Senza precedenti: il Parlamento vuole legiferare sulla riduzione dei salari (mozione Ettlin)
Con l’attuazione della mozione Ettlin, il Parlamento sta cercando, per la prima volta nella storia, di ridurre i salari per via legislativa, a scapito di migliaia di lavoratori e lavoratrici nei settori a basso reddito. Questo progetto di legge non solo porrebbe fine ai salari minimi cantonali decisi mediante democrazia diretta, ma indebolirebbe anche la protezione dei salari legata alla libera circolazione delle persone con l’UE. L’Unione Sindacale Svizzera (USS) utilizzerà tutti i mezzi a sua disposizione per combattere questo progetto di legge sui tagli salariali, qualora venisse accettato dal Parlamento.

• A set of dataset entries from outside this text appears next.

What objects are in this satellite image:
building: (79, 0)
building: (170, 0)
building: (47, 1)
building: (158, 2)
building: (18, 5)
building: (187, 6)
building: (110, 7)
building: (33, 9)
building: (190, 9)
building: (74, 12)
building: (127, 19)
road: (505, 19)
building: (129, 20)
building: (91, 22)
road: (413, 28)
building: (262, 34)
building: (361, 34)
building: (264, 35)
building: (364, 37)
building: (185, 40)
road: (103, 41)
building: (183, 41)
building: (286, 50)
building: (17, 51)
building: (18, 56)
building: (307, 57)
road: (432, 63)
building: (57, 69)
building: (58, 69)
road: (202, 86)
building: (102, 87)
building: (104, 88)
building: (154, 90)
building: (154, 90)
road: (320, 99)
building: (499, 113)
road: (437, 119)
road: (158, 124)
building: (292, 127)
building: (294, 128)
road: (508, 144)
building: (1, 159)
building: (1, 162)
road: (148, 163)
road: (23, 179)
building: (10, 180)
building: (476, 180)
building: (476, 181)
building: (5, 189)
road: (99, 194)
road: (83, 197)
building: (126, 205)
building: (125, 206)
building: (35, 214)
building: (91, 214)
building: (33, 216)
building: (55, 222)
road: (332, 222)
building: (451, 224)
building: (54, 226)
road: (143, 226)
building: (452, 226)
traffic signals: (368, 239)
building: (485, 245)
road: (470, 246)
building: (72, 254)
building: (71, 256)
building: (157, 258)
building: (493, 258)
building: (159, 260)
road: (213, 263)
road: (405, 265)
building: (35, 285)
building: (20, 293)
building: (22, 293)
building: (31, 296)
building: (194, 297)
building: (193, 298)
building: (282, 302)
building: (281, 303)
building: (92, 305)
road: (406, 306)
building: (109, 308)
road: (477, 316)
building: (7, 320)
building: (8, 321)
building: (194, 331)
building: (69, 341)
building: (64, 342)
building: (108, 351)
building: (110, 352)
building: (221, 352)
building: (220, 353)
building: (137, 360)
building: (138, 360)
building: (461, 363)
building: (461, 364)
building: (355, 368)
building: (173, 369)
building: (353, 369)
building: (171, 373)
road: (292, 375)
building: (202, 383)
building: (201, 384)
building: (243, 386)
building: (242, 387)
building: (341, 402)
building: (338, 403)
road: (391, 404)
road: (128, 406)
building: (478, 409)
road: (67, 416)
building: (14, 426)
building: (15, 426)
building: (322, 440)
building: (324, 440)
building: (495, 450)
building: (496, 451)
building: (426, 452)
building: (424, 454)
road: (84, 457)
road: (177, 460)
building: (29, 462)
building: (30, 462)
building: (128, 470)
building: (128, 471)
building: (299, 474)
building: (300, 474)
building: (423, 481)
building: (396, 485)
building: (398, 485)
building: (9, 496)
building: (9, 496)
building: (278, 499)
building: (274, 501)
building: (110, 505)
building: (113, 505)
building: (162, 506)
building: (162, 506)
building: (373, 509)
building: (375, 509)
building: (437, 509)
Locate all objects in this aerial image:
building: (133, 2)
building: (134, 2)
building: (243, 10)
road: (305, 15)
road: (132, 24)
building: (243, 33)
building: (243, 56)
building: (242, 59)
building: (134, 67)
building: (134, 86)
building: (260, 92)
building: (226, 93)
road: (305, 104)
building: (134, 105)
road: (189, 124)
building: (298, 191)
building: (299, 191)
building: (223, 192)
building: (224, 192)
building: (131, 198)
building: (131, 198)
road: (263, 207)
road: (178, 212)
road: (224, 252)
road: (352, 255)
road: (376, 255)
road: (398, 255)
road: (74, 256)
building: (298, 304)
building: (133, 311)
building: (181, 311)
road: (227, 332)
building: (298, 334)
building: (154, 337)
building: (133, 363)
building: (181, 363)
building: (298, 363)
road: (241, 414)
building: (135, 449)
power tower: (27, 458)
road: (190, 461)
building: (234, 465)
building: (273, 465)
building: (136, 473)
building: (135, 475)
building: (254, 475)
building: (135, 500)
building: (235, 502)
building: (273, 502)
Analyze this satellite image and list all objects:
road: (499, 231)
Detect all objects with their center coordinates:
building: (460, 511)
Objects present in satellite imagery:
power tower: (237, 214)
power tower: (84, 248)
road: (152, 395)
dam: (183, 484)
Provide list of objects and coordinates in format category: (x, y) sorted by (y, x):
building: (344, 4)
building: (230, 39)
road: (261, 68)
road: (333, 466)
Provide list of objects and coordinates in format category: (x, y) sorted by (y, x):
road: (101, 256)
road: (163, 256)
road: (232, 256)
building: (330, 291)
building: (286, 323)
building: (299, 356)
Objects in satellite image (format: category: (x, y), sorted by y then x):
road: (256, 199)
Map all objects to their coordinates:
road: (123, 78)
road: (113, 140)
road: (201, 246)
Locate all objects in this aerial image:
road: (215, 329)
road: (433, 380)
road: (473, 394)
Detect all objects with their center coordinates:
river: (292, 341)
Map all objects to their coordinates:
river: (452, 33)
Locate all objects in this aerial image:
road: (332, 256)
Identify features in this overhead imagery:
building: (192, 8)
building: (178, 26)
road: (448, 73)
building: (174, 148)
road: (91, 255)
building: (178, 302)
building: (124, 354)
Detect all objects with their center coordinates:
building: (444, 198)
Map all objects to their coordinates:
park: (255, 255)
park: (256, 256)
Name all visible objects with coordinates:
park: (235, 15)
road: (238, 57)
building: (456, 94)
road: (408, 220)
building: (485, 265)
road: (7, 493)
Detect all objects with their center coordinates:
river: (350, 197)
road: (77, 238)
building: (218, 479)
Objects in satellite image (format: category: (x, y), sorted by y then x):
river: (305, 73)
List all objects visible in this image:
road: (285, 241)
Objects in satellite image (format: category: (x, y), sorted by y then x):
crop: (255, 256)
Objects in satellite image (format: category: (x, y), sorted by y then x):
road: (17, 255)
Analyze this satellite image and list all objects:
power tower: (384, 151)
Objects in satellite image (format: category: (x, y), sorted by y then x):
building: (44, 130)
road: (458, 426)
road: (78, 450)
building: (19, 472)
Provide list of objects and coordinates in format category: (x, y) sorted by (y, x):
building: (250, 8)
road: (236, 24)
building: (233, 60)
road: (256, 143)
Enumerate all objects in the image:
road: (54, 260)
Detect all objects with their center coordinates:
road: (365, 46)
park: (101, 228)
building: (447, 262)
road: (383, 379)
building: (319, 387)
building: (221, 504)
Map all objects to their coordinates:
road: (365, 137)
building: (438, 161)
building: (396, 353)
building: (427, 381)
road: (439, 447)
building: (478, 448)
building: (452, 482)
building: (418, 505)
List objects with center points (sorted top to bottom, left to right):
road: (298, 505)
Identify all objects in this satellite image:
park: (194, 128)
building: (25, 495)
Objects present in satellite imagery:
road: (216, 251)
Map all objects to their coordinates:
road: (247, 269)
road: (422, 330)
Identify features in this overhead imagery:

Un attacco frontale ai redditi bassi e alla volontà del popolo
Gli elettori di Ginevra e Neuchâtel hanno introdotto il salario minimo con una votazione popolare. L’impatto è stato notevole: da allora migliaia di lavoratori, in particolare donne, percepiscono salari più alti, senza alcun aumento della disoccupazione. Anche a Zurigo, Winterthur e Lucerna sono stati adottati salari minimi. E gli studi scientifici dimostrano chiaramente che i salari minimi proteggono dalla povertà, aumentano il potere d’acquisto e non mettono a rischio i posti di lavoro.
Ma queste conquiste sono ora minacciate. In futuro, i contratti collettivi di lavoro (CCL) che prevedono salari inferiori ai salari minimi cantonali potranno beneficiare di una deroga. “Per la prima volta nella storia della Svizzera, il Parlamento, su richiesta delle organizzazioni dei datori di lavoro, intende ridurre i redditi di migliaia di lavoratori e lavoratrici svizzeri attraverso una legge federale, minando così la protezione dei salari”, spiega Daniel Lampart, economista capo dell’USS.
Questo significherebbe meno soldi alla fine del mese, nonostante il sì del popolo, in particolare per i dipendenti del settore alberghiero e della ristorazione, del commercio al dettaglio e dei saloni di parrucchiere. Vania Alleva, vicepresidente dell’USS e presidente di Unia, spiega: “A Ginevra, un parrucchiere qualificato con tre o più anni di esperienza professionale perderebbe fino a 250 franchi al mese. Un addetto alle pulizie semi-qualificato perderebbe anche più di 350 franchi. E nel settore alberghiero e della ristorazione, una dipendente con un attestato federale di competenza vedrebbe il suo stipendio ridotto di oltre 200 franchi. È scandaloso!”.
Attacco alla democrazia diretta e alla tutela dei salari
L’USS condanna questo attacco alla democrazia diretta: le decisioni popolari vengono aggirate a posteriori, creando un pericoloso precedente. Pierre-Yves Maillard, presidente dell’USS, ha dichiarato: “Federalismo significa lasciare le decisioni al livello più vicino ai cittadini. Questa legge violerebbe e calpesterebbe la nostra Costituzione e i suoi principi fondamentali. E a quale scopo? Per ridurre i salari dei parrucchieri o dei ristoratori”.
La proposta è altrettanto controversa in termini di politica europea: i salari minimi cantonali sono uno strumento importante per prevenire il dumping salariale nel quadro della libera circolazione delle persone con l’UE. Se questo strumento venisse eliminato, la Svizzera perderebbe un’efficace misura di protezione.
Conseguenze devastanti per le persone colpite
Nel 2014 gli oppositori di un salario minimo nazionale sostenevano che a Zurigo non si poteva pagare lo stesso salario minimo che in Ticino. Proprio per questo motivo i cantoni hanno creato soluzioni proprie, adattate al costo della vita locale. Questi salari minimi cantonali funzionano senza problemi. Abolirli sarebbe un attacco frontale a modelli federalisti collaudati. Per Matteo Antonini, presidente di syndicom, una cosa è chiara: “Questa modifica della legge priverebbe gli elettori dei Cantoni della possibilità di decidere su salari minimi che corrispondono alle condizioni locali. Questo precedente deve essere impedito”.
Se il Parlamento dovesse approvare la legge, migliaia di lavoratori con salario minimo perderebbero il reddito di cui hanno bisogno per mantenersi. Molti dovranno fare affidamento su prestazioni integrative o sull’assistenza sociale: la comunità pagherà il conto, mentre i datori di lavoro verseranno salari più bassi e otterranno maggiori profitti.
L’USS si opporrà con tutte le sue forze a questo progetto antisociale e antidemocratico. Chi lavora deve poter vivere con il proprio salario.